### Goal of the exercise
Within the records below is a range that opens at the line with "- T12 vertebra: (233, 354, 294, 433)" and closes at the line with "Acute Megakaryoblastic Leukemia". Return that range word for word, both ends included, and only that range.

(Material supplied)

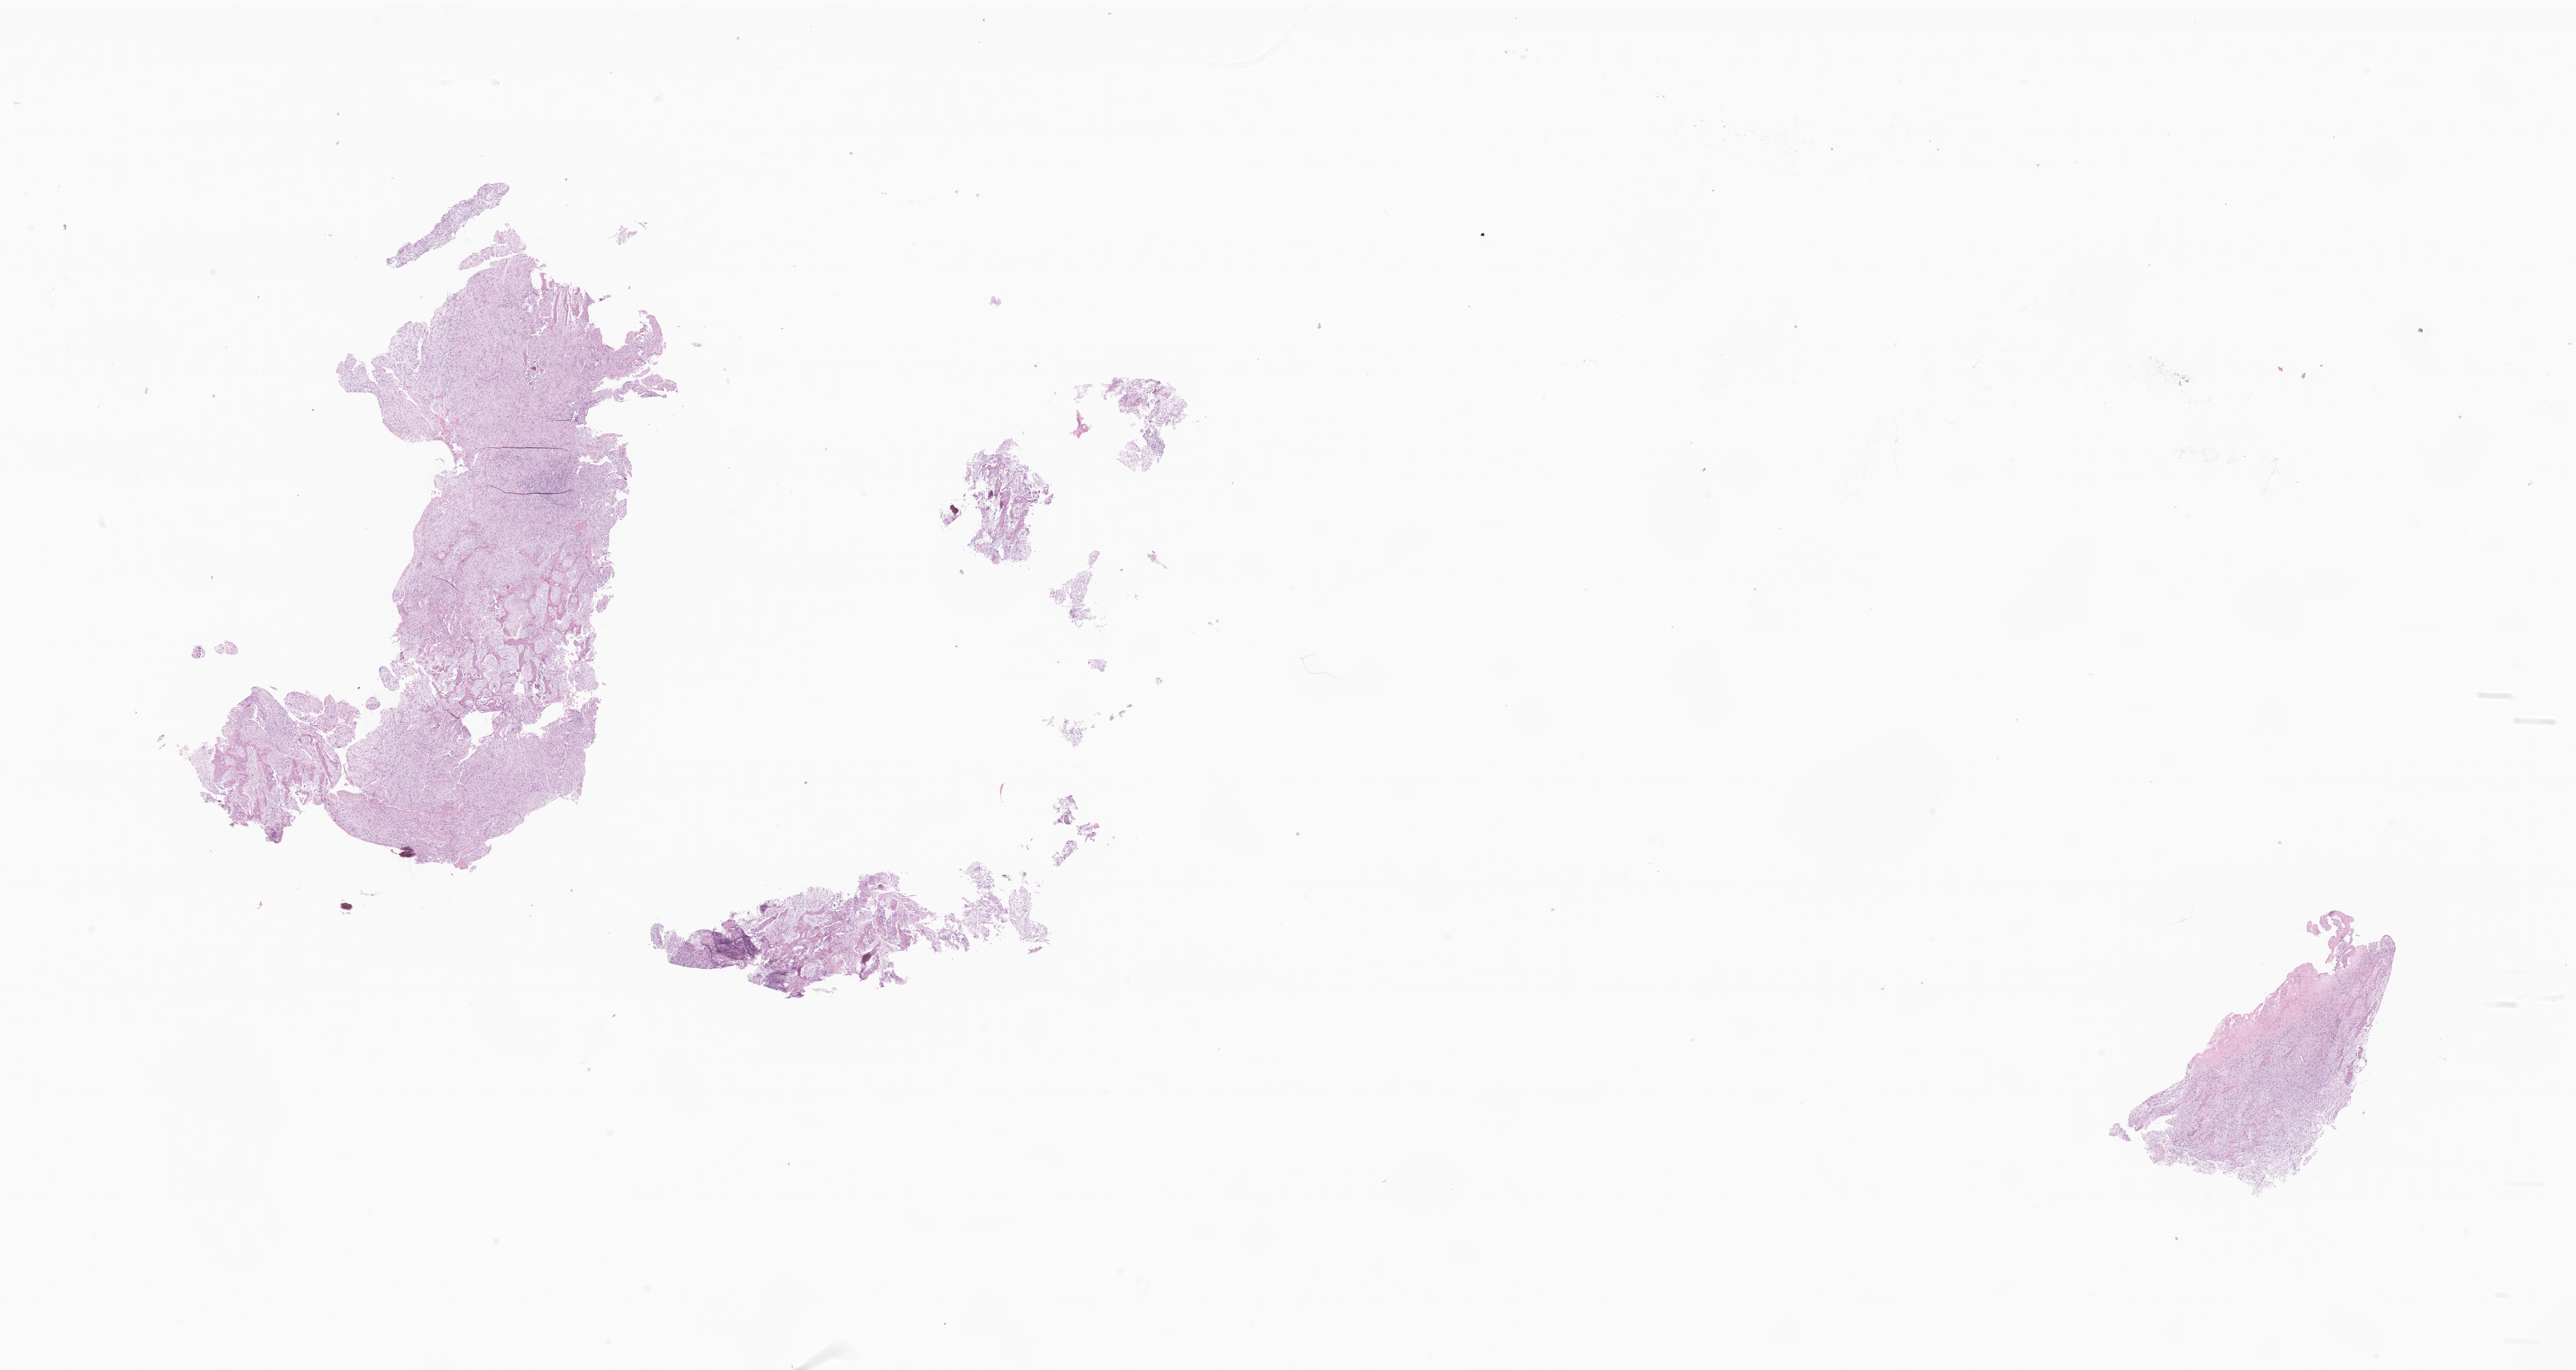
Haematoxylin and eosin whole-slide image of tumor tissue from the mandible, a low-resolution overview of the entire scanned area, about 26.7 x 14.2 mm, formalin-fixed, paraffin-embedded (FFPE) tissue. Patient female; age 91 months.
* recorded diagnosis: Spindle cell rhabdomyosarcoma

(End Material supplied)
(Material supplied)

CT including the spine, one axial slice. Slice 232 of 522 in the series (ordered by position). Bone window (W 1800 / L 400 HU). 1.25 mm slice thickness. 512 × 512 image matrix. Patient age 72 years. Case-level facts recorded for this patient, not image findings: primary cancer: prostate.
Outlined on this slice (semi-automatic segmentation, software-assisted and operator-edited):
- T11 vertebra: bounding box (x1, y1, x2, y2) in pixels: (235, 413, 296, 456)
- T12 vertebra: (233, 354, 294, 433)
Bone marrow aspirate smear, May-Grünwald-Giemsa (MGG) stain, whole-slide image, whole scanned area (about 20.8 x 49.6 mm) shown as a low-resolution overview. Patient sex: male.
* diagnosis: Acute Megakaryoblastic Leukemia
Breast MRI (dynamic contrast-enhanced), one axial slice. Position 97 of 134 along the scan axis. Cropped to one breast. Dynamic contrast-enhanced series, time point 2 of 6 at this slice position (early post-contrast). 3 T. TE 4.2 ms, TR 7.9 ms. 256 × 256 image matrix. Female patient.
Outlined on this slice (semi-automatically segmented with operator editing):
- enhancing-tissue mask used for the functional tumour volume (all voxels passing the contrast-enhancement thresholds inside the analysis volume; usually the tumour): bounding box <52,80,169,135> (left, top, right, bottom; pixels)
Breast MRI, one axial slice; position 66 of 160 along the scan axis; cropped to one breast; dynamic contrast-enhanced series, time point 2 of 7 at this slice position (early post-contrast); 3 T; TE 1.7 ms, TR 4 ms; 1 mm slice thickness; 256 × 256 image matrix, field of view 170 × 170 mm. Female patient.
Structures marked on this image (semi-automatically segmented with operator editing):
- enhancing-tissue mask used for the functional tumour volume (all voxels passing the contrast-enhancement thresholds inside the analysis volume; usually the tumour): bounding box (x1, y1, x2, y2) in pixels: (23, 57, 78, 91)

(End Material supplied)

### The completed task
- T12 vertebra: (233, 354, 294, 433)
Bone marrow aspirate smear, May-Grünwald-Giemsa (MGG) stain, whole-slide image, whole scanned area (about 20.8 x 49.6 mm) shown as a low-resolution overview. Patient sex: male.
* diagnosis: Acute Megakaryoblastic Leukemia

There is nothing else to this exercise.